(The task):
Please translate this sentence from the Primal Eats text into Spanish: "Scott said the whole family is amazed by Primal Eats’ success."

Scott said customers put their dirty dishes away, as well.

“We found customers love the freedom to mingle with people from the lakes, they listen to a band, they go to the bar and don’t feel rushed for service to turn tables,” he said. “It’s quite beautiful.”

Follett said the Primal Eats menu and catering services feature BBQ — including pulled pork, smoked brisket and barbeque smoked chicken.

Other popular options, he said, include venison deer camp chili; bacon and jalapeno mac and cheese; seafood options, such as charbroiled salmon, cod and fried coconut shrimp; and a Follett family favorite, the prime rib Philly sandwich.

Scott said the whole family is amazed by Primal Eats’ success.

“We’re in the middle of nowhere,” he said. “When the kids wanted to develop this, Sally and I coached them (saying), ‘whatever you do, you have to be the best. If you do this, people will come.'”

Scott said much of the business’s notoriety is because of the Primal Eats employees and the hospitality they continually bring.

Scott Follett, center, said the whole family is amazed by Primal Eats’ success. Submitted Photo

“The first year, we trained our staff on hospitality toward customers,” he said. “The second year, we trained them on hospitality toward each other. I teach that there’s no backbiting. We strive for excellence. It is the most beautiful teamwork we’ve ever seen. When that takes place, the quality that gets delivered is second to none.”

Strategic growth
Isaac said he chose to use exclusively Wisconsin beers from the top breweries at the restaurant.

Scott said they were also intentional with the hours of Primal Eats — which are from 11 a.m. to 8 p.m. Wednesday through Saturday — as well, which helps support a work-life balance for their employees.

(Material shown):
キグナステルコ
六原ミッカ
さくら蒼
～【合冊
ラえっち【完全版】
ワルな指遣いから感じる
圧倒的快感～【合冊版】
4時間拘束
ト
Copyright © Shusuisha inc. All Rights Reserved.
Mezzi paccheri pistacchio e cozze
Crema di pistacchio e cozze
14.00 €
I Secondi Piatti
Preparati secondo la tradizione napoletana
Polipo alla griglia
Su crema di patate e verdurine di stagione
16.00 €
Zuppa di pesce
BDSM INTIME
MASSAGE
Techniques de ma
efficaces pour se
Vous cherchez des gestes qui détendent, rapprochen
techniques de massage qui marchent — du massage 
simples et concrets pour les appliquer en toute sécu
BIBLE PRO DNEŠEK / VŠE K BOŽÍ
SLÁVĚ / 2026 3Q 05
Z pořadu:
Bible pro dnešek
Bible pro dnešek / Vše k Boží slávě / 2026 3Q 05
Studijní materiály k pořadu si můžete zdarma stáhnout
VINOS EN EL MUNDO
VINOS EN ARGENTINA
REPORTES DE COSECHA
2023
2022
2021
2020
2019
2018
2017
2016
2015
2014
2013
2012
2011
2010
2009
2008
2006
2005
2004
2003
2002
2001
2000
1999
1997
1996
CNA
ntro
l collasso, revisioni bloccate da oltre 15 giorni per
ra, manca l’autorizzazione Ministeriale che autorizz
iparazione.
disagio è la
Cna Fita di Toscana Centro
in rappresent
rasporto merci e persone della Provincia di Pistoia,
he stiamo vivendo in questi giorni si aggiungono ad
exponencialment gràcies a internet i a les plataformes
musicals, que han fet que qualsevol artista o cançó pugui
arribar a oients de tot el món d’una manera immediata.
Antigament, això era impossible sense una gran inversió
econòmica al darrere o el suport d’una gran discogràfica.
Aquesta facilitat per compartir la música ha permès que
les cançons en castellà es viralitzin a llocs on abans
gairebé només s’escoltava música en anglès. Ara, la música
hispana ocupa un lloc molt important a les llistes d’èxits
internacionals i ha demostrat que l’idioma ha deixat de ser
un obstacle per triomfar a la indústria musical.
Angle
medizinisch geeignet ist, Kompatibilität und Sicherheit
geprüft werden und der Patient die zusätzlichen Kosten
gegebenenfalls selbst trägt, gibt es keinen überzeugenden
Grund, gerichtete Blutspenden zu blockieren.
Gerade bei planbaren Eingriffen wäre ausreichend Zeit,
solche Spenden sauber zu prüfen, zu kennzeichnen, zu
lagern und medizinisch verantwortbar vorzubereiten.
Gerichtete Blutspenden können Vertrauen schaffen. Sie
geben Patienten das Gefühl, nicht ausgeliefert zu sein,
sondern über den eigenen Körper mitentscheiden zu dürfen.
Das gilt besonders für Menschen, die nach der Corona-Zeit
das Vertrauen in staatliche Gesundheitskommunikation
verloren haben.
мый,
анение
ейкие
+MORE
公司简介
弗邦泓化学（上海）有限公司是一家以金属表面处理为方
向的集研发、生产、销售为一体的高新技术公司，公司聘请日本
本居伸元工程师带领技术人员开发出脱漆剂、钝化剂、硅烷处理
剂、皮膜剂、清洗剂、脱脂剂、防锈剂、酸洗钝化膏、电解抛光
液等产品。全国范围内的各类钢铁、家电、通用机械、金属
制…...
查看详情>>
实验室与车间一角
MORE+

(Expected output):
Scott dijo que toda la familia está asombrada por el éxito de Primal Eats.